Dans son discours de politique générale prononcé le 12 juin dernier devant l'Assemblée nationale, le Premier ministre, Edouard Philippe, a fait part de deux mesures fiscales en faveur des Français, à savoir une baisse de l'impôt sur le revenu et la suppression de la taxe d'habitation.

Baisse de l'impôt sur le revenu

Le barème de l'impôt sur le revenu se compose de cinq tranches, dont chacune est soumise à un taux différent, qui s'élèvent progressivement en fonction du niveau de revenus. Le barème applicable aux revenus de 2018 est le suivant :

Barème de l'impôt sur les revenus 2018 pour une part
Tranches en eurosImpôt 2019 (sur revenus 2018)
Jusqu'à 9 964 €0
De 9 965 à 27 519 €14 %
De 27 520 à 73 779 €30 %
De 73 780 à 156 244 €41 %
Plus de 156 244 €45 %

Le Premier ministre a indiqué que le taux d'imposition de 14 % serait abaissé de 3 points, et tomberait donc à 11 %, ce qui représenterait pour les ménages relevant de cette tranche, un gain moyen par foyer de 350 €.

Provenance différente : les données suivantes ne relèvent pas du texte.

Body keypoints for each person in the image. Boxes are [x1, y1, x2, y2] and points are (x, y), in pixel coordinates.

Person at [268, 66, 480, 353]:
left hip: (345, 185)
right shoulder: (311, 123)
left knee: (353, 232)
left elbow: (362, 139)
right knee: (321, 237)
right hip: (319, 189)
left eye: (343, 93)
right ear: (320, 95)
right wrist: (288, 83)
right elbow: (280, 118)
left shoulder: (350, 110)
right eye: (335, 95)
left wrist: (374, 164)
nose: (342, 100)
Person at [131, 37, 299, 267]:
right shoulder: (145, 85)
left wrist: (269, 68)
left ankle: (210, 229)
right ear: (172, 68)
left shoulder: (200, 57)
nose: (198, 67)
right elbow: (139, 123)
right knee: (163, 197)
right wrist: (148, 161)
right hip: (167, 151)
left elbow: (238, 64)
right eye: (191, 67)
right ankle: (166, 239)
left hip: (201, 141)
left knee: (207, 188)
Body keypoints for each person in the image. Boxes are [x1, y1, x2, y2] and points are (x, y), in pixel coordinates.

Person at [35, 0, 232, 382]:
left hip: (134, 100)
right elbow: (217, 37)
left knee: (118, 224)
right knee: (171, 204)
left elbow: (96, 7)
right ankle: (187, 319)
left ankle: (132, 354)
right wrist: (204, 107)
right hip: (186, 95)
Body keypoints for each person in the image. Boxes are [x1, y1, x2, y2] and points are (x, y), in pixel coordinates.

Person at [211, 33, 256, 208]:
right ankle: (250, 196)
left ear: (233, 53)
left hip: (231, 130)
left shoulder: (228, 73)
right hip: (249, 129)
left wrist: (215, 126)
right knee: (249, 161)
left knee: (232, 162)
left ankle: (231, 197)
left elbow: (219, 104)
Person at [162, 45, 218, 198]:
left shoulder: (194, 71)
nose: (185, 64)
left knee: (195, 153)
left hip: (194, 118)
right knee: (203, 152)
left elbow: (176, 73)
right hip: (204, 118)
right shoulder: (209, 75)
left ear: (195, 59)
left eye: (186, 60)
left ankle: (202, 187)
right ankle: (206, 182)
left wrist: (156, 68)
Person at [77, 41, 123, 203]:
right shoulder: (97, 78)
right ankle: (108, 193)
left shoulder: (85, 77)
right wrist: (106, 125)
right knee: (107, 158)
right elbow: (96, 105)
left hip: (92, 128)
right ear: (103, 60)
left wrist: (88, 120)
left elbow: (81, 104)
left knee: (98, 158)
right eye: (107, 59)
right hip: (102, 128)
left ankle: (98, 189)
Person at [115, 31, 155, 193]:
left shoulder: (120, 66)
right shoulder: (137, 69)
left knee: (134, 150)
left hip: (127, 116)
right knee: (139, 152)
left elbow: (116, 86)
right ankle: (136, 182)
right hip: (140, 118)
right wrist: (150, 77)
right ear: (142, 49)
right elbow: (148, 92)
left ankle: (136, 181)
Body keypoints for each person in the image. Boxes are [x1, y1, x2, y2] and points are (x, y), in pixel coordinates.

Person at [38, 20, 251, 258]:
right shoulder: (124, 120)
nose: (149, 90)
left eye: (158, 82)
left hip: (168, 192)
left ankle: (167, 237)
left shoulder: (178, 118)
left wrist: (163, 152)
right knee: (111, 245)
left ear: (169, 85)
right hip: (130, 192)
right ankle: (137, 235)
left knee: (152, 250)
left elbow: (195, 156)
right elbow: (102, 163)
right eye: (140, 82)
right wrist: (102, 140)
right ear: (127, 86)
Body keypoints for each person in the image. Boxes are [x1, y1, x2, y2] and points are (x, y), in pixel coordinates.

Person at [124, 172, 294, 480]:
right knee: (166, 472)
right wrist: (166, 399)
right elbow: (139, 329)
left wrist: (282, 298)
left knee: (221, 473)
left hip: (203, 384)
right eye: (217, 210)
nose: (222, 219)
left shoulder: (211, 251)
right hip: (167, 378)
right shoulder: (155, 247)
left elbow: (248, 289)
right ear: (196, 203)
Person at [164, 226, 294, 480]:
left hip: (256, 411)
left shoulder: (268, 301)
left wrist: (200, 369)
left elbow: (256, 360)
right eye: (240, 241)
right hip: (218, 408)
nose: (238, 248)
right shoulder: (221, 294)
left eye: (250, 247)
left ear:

Suppression de la taxe d'habitation

Un dégrèvement de 65 % s'applique, en 2019, sur la taxe d'habitation relative à la résidence principale des contribuables dont le revenu fiscal de référence (RFR) de 2018 n'excède pas 27 432 € pour la première part de quotient familial, majorés de 8 128 € pour chacune des deux demi-parts suivantes, puis de 6 096 € pour chaque demi-part supplémentaire.

À partir de 2020, le taux du dégrèvement sera porté à 100 %, exonérant totalement ces contribuables de la taxe d'habitation. Environ 80 % des Français sont concernés par cette suppression. Mais qu'advient-il des 20 % restant ? Pour eux, le Premier ministre a annoncé une suppression dégressive à partir de 2021, qui se déploierait sur 3 ans, pour conduire à une exonération totale en 2023.